Coffee had a rough start to the new trading year, but a late-week recovery has lifted prices back to levels seen during their late December consolidation zone. While global demand will remain an area of concern over the next few months, coffee has a positive longer-term supply/demand outlook that can help the market maintain upside momentum this week. March coffee extended its January selloff to a new 4-week low, but then regained upside momentum to finish Friday’s outside-day trading session with a sizable gain and a positive daily reversal. For the week, however, March coffee finished with a loss of 4.55 cents (down 3.5%) which broke a 4-week winning streak and was a negative weekly reversal from last Monday’s 3 1/2 month high.
For Tuesday’s monthly USDA report, US cotton 2020/21 ending stocks are expected to come in at 5.39 million bales versus 5.70 million in the December report. US production is expected to come in at 15.66 million bales (range 15.10-16.00 million) versus 15.95 million in December. US exports are expected to come in at 15.02 million (range of 14.48-15.25 million) versus 15.00 million in December. World ending stocks are estimated to come in at 97.51 million bales (range 97.00-98.00) versus 97.52 in December. World production is expected at 113.80 million versus 113.90 in December. March cotton closed near unchanged on Friday after spending most of the day inside Thursday’s range.

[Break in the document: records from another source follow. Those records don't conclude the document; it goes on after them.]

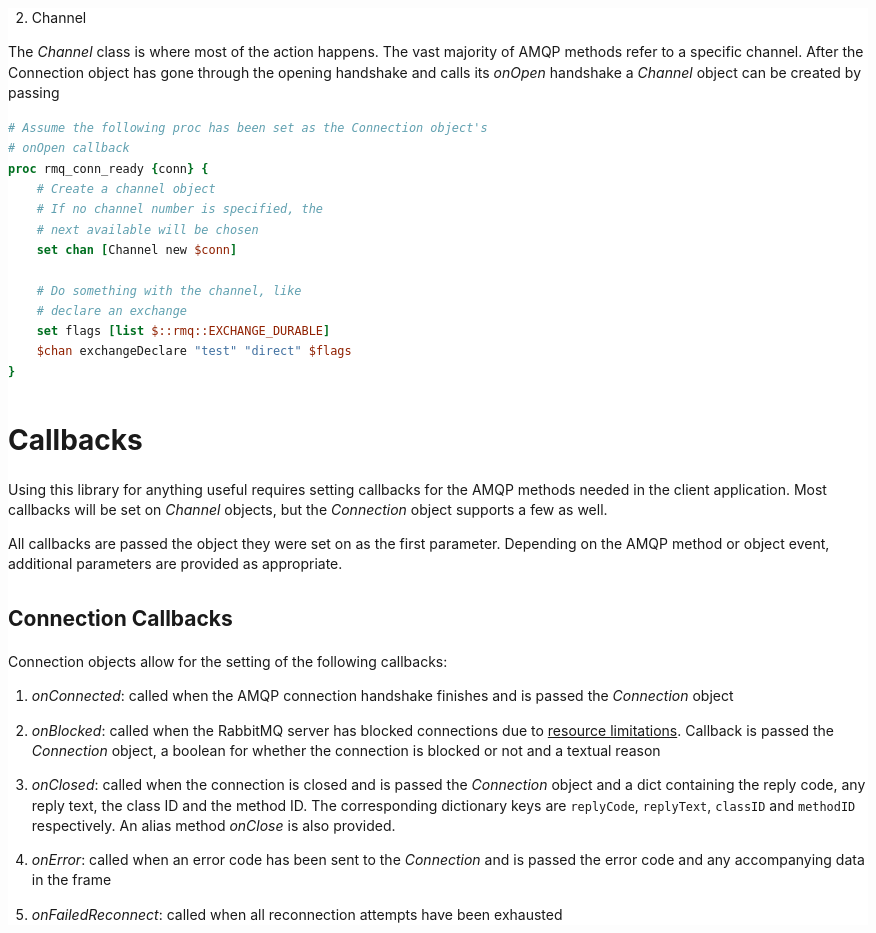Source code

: 2) Channel

The _Channel_ class is where most of the action happens.  The vast majority of AMQP
methods refer to a specific channel.  After the Connection object has gone through
the opening handshake and calls its _onOpen_ handshake a _Channel_ object can be
created by passing 

```tcl
# Assume the following proc has been set as the Connection object's 
# onOpen callback
proc rmq_conn_ready {conn} {
    # Create a channel object
    # If no channel number is specified, the
    # next available will be chosen
    set chan [Channel new $conn]

    # Do something with the channel, like 
    # declare an exchange
    set flags [list $::rmq::EXCHANGE_DURABLE]
    $chan exchangeDeclare "test" "direct" $flags
}
```

# Callbacks
Using this library for anything useful requires setting callbacks for the
AMQP methods needed in the client application. Most callbacks will be set on
_Channel_ objects, but the _Connection_ object supports a few as well.

All callbacks are passed the object they were set on as the first parameter.
Depending on the AMQP method or object event, additional parameters are provided
as appropriate.

## Connection Callbacks

Connection objects allow for the setting of the following callbacks:

1) _onConnected_: called when the AMQP connection handshake finishes and is passed the
                  _Connection_ object

2) _onBlocked_: called when the RabbitMQ server has blocked connections due to
                [resource limitations](https://www.rabbitmq.com/connection-blocked.html).
                Callback is passed the _Connection_ object, a boolean for whether the connection
                is blocked or not and a textual reason

3) _onClosed_: called when the connection is closed and is passed the _Connection_ object
               and a dict containing the reply code, any reply text, the class ID and the method ID.
               The corresponding dictionary keys are `replyCode`, `replyText`, `classID` and
               `methodID` respectively.  An alias method _onClose_ is also provided.

3) _onError_: called when an error code has been sent to the _Connection_ and is passed
              the error code and any accompanying data in the frame

4) _onFailedReconnect_: called when all reconnection attempts have been exhausted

While sugar managed to post a fourth positive weekly result in a row, it finished the week 73 ticks below last Thursday’s multi-year high. Global risk sentiment and energy prices may be moving in its favor, but sugar remains vulnerable to additional long liquidation early this week. March sugar had trouble sustaining upside momentum, but managed to finish Friday’s trading session at unchanged levels. For the week, March sugar finished with a gain of 11 ticks (up 0.7%). A positive tone to global risk sentiment provided sugar with early support as that points towards improving global demand prospects.